Geography
- Location: Moscow, Russia
- Coordinates: 55°52′15″N 37°32′16″E﻿ / ﻿55.870923°N 37.537818°E

History
- Opened: 1988

Links
- Lists: Hospitals in Russia

= Fyodorov Eye Microsurgery Complex =

The S.N. Fyodorov Eye Microsurgery Complex is a clinical and research ophthalmological center in Moscow, founded in 1988 by the Russian eye surgeon Svyatoslav Fyodorov. The center also includes regional branches in Cheboksary, Irkutsk, Kaluga, Khabarovsk, Krasnodar, Novosibirsk, Orenburg, Saint Petersburg, Tambov, Volgograd, and Yekaterinburg.

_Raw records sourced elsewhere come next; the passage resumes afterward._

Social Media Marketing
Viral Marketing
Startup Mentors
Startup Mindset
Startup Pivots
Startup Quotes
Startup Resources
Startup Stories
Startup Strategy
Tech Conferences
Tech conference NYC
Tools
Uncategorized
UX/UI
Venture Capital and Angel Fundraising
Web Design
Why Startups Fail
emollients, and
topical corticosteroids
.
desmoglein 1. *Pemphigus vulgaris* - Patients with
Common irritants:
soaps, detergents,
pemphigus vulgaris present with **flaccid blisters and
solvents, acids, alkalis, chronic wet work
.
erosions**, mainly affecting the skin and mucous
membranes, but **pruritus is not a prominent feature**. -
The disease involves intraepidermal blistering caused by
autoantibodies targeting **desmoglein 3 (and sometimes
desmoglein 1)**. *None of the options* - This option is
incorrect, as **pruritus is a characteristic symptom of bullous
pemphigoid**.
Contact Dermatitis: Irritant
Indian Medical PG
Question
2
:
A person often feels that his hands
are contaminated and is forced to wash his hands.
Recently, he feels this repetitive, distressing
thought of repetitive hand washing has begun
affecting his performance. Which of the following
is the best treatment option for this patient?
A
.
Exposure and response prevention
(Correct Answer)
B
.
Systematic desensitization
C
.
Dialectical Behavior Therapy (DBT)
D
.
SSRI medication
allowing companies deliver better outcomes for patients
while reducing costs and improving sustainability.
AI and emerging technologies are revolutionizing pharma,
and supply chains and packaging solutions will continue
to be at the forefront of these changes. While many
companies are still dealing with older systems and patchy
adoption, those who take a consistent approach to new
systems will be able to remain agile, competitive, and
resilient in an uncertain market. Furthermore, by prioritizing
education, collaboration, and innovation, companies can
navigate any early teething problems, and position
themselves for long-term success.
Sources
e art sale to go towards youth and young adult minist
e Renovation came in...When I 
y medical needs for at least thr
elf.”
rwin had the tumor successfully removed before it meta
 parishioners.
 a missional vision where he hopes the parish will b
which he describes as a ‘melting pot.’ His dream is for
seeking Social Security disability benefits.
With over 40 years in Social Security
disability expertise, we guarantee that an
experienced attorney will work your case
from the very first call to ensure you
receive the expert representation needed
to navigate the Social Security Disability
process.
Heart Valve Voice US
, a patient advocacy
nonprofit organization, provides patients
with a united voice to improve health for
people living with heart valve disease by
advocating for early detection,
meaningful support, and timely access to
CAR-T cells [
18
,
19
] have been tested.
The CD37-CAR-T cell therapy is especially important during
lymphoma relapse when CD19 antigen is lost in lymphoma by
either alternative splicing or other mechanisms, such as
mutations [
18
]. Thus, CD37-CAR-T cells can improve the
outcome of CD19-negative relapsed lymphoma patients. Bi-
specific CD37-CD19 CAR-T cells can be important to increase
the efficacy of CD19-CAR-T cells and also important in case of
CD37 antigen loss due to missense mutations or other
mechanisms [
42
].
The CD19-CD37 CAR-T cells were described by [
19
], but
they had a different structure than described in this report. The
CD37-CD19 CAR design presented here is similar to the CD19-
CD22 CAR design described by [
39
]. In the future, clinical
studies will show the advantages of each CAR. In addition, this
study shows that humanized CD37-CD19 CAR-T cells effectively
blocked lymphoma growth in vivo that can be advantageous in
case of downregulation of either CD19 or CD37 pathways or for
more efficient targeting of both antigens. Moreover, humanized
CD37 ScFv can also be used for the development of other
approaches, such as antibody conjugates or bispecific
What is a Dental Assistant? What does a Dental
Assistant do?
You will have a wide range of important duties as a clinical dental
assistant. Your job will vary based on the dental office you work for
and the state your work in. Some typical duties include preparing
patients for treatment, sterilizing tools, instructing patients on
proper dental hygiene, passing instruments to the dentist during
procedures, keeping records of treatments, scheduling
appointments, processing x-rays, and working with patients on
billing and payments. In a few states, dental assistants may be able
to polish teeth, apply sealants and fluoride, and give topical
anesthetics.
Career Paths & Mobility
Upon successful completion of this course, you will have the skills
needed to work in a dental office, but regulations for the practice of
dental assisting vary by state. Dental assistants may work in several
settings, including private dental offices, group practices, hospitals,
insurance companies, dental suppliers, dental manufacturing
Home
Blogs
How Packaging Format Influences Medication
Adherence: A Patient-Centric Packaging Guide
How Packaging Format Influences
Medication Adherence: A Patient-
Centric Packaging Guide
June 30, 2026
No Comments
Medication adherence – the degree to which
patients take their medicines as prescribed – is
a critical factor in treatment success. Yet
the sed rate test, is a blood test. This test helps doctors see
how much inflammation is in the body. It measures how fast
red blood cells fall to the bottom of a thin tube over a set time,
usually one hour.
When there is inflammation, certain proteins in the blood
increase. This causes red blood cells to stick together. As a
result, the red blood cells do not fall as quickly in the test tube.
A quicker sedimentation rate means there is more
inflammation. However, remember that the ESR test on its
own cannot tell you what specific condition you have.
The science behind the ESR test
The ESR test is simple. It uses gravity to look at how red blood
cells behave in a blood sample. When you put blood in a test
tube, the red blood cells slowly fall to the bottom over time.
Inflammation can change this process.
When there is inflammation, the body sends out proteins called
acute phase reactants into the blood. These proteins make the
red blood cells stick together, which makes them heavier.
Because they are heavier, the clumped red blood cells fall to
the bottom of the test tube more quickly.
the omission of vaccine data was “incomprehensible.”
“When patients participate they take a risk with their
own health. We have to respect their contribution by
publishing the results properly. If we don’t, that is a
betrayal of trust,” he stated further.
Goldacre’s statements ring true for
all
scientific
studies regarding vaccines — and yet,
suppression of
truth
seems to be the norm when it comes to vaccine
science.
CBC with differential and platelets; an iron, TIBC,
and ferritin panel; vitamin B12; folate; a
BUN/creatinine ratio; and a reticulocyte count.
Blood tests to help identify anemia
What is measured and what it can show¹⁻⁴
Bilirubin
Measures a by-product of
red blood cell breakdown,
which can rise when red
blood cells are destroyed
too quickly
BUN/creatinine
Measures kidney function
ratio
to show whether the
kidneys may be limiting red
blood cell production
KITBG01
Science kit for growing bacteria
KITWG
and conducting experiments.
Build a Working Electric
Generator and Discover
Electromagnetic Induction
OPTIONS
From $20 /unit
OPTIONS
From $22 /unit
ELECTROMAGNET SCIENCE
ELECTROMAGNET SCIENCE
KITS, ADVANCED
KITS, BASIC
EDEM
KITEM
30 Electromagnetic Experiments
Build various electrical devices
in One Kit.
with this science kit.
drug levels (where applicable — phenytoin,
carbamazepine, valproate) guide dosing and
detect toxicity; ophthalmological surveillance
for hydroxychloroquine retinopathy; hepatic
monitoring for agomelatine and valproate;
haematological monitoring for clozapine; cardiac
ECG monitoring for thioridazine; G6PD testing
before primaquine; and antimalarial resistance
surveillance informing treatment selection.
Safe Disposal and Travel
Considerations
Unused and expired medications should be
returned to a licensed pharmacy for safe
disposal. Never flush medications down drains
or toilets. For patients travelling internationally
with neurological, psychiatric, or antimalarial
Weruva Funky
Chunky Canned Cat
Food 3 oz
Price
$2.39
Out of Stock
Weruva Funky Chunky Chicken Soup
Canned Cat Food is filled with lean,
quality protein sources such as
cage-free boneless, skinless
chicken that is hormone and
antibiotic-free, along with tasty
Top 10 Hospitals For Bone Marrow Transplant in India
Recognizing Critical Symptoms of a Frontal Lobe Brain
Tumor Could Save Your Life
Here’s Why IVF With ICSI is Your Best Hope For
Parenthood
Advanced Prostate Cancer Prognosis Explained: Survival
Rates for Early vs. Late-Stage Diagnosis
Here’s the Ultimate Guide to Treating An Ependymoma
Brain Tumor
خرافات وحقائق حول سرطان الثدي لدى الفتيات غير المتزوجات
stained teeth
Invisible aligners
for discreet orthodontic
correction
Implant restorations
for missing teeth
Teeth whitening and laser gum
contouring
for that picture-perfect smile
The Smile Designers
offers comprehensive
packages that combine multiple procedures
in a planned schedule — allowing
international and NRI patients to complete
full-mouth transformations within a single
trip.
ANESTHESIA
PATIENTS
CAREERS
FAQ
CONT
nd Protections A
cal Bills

Led by Fyodorov the center became famous for the refractive surgery procedures performed in a way aimed to be similar to an assembly line, with patients on operating tables rotated from one doctor to another, each of them responsible only for one part of the procedure.
The center has received many international awards.
In the same years, Fyodorov converted a seagoing vessel, the Peter I, into an eye clinic, part of the institute, which sailed the Mediterranean and the Indian Ocean. Thanks to the international popularity of its founder and director, the Fyodorov Eye Microsurgery Complex obtained the fame of the best ophthalmic center in the world, with eleven branches in regional locations. During the years, it welcomed the best Russians & others medical doctors and surgeons from different countries wanting to specialize in ophthalmology. At present, the center treats cataract, refractive abnormalities, glaucoma, vitreal, retinal and optic nerve pathology, corneal diseases and deals with daily examinations of 2000 patients.